Please refer here for the model in pm:
import numpy as np
import pymc3 as pm
from scipy import stats
data = np.array([1.72, 1.58, 1.64, 1.58])
with pm.Model() as model1:
alpha = pm.AsymmetricLaplace('alpha', b = 22.14,
kappa = 1.54,
mu = 889.14)
scale_raw = pm.Beta('scale', alpha = 0.75,
beta = 1.51)
scale_transf = pm.Deterministic("scale_transf", scale_raw * scale_best_fit['beta']['scale'] + scale_best_fit['beta']['loc'])
pred = pm.Gamma("Annual_ins", alpha = alpha, beta = 1/scale_transf, observed = data)
trace = pm.sample(2000, tune = 8000)
So, ultimately I am trying to get a posterior distribution of data. I have 2 parameters in the Gamma distribution that I am estimating.
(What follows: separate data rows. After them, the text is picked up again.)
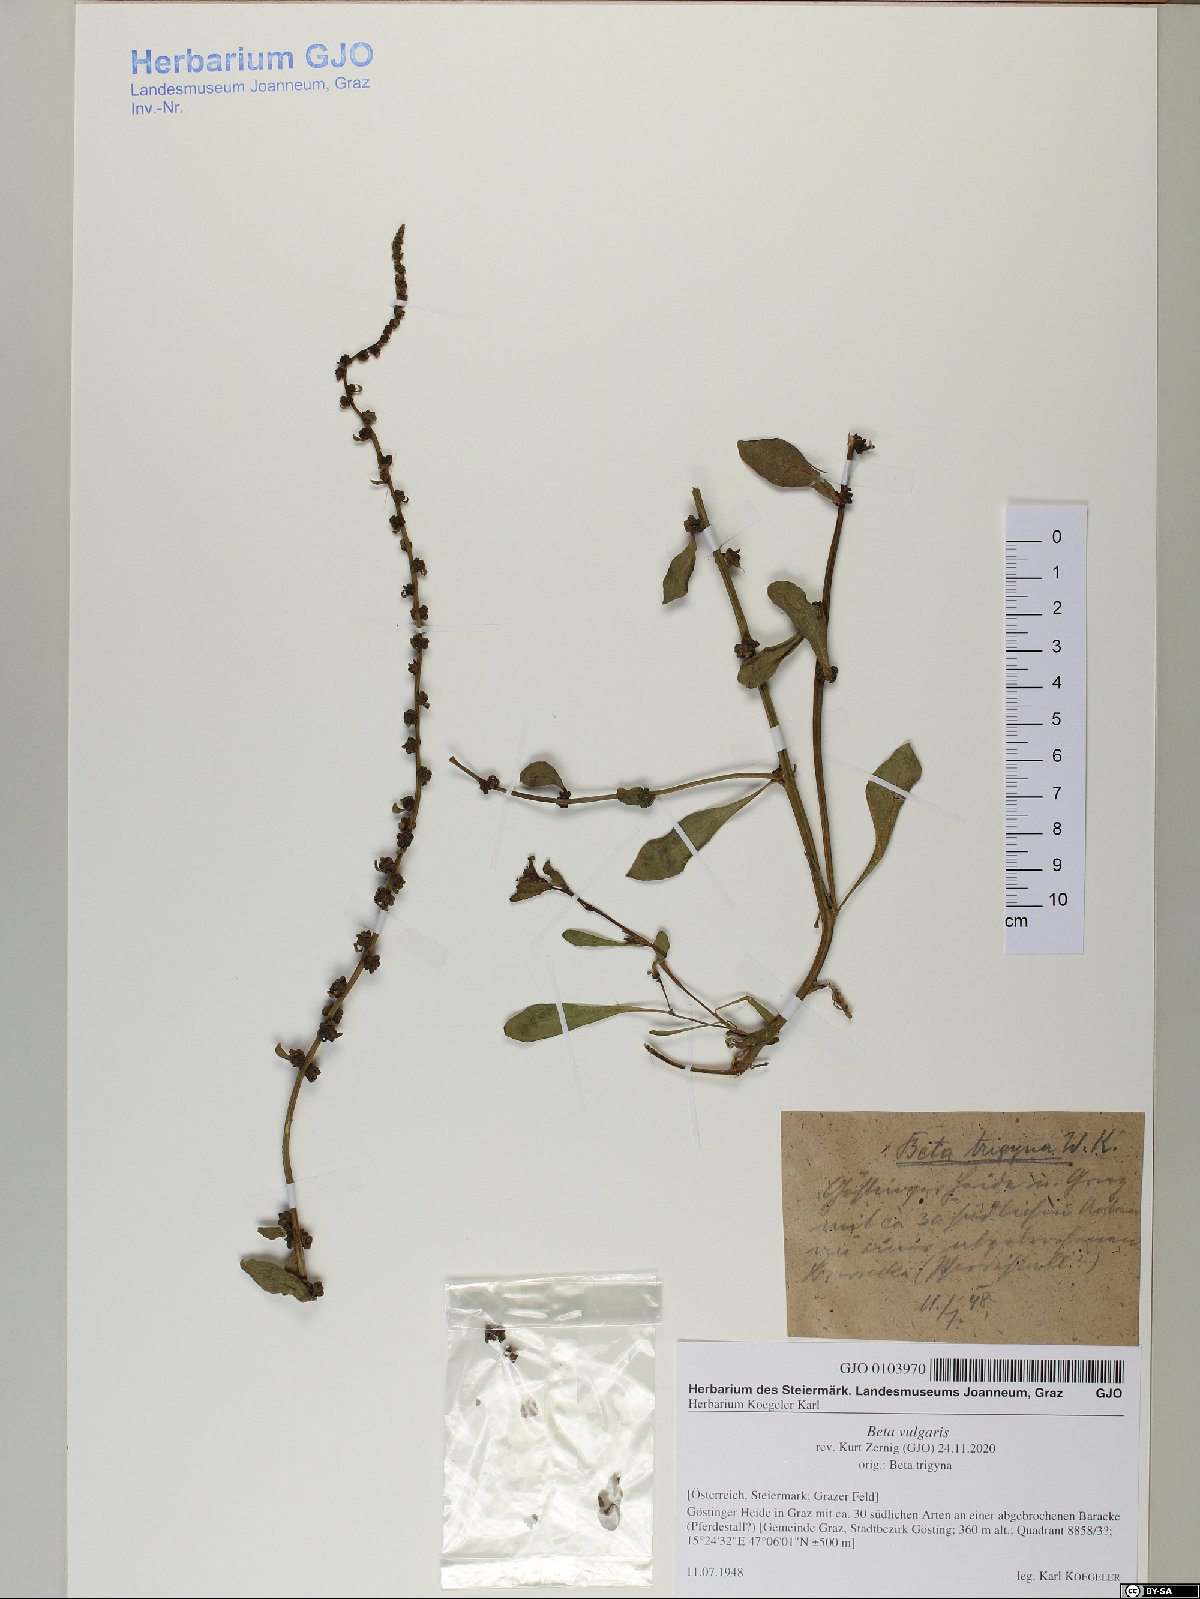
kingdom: Plantae
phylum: Tracheophyta
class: Magnoliopsida
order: Caryophyllales
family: Amaranthaceae
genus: Beta
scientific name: Beta vulgaris
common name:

Let’s just ignore the complication with the pm.Deterministic and assume that I already have the alpha and betas that I need as priors. So here is my attempt in quasi-pseudocode:
# initialize with random values
alpha_current = ?
beta_current = ?
alpha_array = np.zeros(1000)
beta_array = np.zeros(1000)
for i in range(1000):
# not sure whether this is correct, since the way I have it below seems actually like
# a likelihood
alpha_prior = stats.laplace_asymmetric.pdf(*alpha_params, alpha_current)
beta_prior = stats.beta.pdf(*beta_params, beta_current)
# Calculate likelihood
likelihood_current = stats.gamma.pdf(alpha = alpha_current, beta = beta_current, data)
post_current = np,prod(likelihood_current * alpha_prior * beta_prior)
alpha_proposed = np.random.normal(alpha_current, scale=0.5)
beta_proposed = np.random.normal(beta_current, scale=0.5)
# get priors - *params is prior parameters I specify
alpha_prior = stats.laplace_asymmetric.pdf(*alpha_params, alpha_proposed)
beta_prior = stats.beta.pdf(*beta_params, beta_proposed)
# Calculate likelihood
likelihood_proposed = stats.gamma.pdf(alpha = alpha_proposed, beta = beta_proposed, observed = data)
# Create posterior
post_proposed = np.prod(likelihood_proposed * alpha_prior * beta_prior)
# Compute the probability of move
ratio = post_proposed / post_current
p_move = min(ratio, 1)
random_draw = np.random.uniform(0,1)
if (random_draw < p_move):
alpha_current = alpha_proposed
beta_current = beta_proposed
# Store the current value
alpha_array[i] = alpha_current
beta_array[i] = beta_current
Does it matter that I have 4 values in the likelihood but only 1 value each for the alpha and beta? Is alpha and beta what I’m actually updating every time as I’ve specified?